Efficient ways to build new Strings in Rust-CodePudding

I have just recently started learning Rust and have been messing around with some code. I wanted to create a simple function that removes vowels from a String and returns a new String. The code below functions, but I was concerned if this truly was a valid, typical approach in this language or if I'm missing something...

// remove vowels by building a String using .contains() on a vowel array
fn remove_vowels(s: String) -> String {
    let mut no_vowels: String = String::new();
    for c in s.chars() {
        if !['a', 'e', 'i', 'o', 'u'].contains(&c) {
            no_vowels  = &c.to_string();
        }
    }
    return no_vowels;
}

First, using to_string() to construct a new String and then using & to borrow just seemed off. Is there a simpler way to append characters to a String, or is this the only way to go? Or should I rewrite this entirely and iterate through the inputted String using a loop by its length, not by a character array?
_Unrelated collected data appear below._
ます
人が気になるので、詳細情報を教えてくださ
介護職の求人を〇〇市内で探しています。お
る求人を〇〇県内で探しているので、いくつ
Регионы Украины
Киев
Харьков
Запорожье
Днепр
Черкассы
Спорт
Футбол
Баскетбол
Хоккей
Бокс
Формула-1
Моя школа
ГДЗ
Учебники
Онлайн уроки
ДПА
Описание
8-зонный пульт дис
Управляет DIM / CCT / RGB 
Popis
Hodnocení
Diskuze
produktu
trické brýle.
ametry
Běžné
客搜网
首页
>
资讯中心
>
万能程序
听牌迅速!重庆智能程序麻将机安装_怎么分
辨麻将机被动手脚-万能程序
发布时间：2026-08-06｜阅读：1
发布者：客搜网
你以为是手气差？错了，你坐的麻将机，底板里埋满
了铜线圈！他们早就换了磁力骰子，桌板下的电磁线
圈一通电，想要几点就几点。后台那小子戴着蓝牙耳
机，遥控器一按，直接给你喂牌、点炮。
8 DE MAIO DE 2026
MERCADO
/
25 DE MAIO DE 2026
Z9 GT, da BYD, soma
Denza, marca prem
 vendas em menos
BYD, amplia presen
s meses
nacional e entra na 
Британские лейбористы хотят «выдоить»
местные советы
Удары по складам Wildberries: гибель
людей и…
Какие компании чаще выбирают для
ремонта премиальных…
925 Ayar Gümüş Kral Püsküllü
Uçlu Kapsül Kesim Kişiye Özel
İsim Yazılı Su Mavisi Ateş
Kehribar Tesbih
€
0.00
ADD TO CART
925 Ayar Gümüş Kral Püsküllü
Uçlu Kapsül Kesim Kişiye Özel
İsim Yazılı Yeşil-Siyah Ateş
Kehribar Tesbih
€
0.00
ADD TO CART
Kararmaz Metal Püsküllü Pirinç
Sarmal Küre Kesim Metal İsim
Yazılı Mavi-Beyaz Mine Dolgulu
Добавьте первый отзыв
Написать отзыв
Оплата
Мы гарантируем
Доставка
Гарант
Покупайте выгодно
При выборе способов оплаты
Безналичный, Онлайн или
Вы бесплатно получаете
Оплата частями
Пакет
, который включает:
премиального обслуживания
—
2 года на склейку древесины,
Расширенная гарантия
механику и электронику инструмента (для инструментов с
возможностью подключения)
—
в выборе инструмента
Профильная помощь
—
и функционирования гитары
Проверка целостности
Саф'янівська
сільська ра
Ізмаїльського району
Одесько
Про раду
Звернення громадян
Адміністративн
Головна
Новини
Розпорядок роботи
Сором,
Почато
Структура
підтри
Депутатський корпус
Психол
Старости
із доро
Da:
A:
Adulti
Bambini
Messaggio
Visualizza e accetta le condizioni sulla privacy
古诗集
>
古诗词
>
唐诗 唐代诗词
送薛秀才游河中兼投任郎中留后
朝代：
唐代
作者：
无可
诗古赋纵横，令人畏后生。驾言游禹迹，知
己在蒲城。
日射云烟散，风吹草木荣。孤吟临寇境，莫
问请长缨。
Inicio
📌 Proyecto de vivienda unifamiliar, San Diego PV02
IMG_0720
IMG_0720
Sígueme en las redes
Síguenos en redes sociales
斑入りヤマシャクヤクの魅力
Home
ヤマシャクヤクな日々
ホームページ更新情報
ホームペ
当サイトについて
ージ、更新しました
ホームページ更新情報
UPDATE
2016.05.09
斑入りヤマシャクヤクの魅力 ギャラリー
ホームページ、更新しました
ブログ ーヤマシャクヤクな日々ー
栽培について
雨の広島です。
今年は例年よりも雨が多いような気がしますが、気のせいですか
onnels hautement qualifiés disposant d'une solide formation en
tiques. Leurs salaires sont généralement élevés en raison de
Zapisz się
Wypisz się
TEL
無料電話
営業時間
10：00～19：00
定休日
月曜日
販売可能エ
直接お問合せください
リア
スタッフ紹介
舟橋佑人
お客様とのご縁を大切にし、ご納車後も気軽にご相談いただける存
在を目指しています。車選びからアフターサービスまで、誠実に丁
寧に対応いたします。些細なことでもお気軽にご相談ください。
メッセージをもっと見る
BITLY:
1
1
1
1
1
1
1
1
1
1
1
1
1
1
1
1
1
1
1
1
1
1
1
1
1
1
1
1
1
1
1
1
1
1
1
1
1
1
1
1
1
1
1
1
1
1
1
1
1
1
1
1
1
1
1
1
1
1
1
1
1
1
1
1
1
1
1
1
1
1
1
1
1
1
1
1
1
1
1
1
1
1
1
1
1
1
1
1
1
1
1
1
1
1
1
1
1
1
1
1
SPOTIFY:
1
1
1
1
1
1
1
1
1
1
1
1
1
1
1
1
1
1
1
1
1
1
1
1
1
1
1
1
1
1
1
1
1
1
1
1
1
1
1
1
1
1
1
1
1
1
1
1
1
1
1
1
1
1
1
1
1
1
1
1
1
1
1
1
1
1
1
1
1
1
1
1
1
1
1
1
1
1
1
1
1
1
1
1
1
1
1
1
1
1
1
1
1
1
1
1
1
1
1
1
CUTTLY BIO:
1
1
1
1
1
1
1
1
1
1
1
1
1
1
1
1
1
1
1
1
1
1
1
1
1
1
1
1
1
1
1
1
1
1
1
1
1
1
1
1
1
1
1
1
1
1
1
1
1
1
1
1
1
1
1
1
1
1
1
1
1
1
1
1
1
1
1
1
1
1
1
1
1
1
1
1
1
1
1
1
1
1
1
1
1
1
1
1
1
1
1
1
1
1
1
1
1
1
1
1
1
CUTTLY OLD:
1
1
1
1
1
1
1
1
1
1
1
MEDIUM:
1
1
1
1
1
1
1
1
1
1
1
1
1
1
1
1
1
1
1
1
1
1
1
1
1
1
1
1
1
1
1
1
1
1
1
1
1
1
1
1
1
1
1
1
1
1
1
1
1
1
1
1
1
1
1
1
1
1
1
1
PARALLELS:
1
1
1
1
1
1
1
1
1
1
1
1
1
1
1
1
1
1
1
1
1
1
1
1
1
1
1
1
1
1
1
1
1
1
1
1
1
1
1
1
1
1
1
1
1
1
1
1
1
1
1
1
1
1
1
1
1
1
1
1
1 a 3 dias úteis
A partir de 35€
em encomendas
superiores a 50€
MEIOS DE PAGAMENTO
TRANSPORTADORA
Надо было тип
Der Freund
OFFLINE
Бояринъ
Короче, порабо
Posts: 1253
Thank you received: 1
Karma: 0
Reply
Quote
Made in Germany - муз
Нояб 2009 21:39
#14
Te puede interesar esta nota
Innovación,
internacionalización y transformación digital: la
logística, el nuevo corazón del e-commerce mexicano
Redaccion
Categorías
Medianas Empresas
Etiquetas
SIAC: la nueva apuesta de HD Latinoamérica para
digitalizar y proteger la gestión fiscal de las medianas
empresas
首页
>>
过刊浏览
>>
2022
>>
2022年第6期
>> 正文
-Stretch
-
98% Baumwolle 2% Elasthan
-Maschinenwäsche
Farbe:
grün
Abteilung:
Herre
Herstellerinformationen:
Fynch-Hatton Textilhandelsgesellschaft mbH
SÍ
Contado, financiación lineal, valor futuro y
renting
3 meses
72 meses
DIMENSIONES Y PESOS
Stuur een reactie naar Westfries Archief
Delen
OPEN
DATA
Also, I have been informed that it's quite popular in Rust to not use the return statement but to instead let the last expression return the value from the function. Is my return statement required here, or is there a cleaner way to return that value that follows convention?

CodePudding user response：

You can use collect on an iterator of characters to create a String. You can filter out the characters you don't want using filter.

// remove vowels by building a String using .contains() on a vowel array
fn remove_vowels(s: String) -> String {
    s.chars()
        .filter(|c| !['a', 'e', 'i', 'o', 'u'].contains(c))
        .collect()
}

playground

If this is in a performance critical region, then since you know the characters you're removing are single bytes in utf8, they are OK to remove directly from the bytes instead. Which means you can write something like

fn remove_vowels(s: String) -> String {
    String::from_utf8(
        s.bytes()
            .filter(|c| ![b'a', b'e', b'i', b'o', b'u'].contains(c))
            .collect()
    ).unwrap()
}

which may be more efficient. playground

CodePudding user response：

If you consume the original String as your example does, you can remove the vowels in-place using retain(), which will avoid allocating a new string:

fn remove_vowels(mut s: String) -> String {
    s.retain(|c| !['a', 'e', 'i', 'o', 'u'].contains(&c));
    s
}

See it working on the playground. Side note: you may want to consider uppercase vowels as well.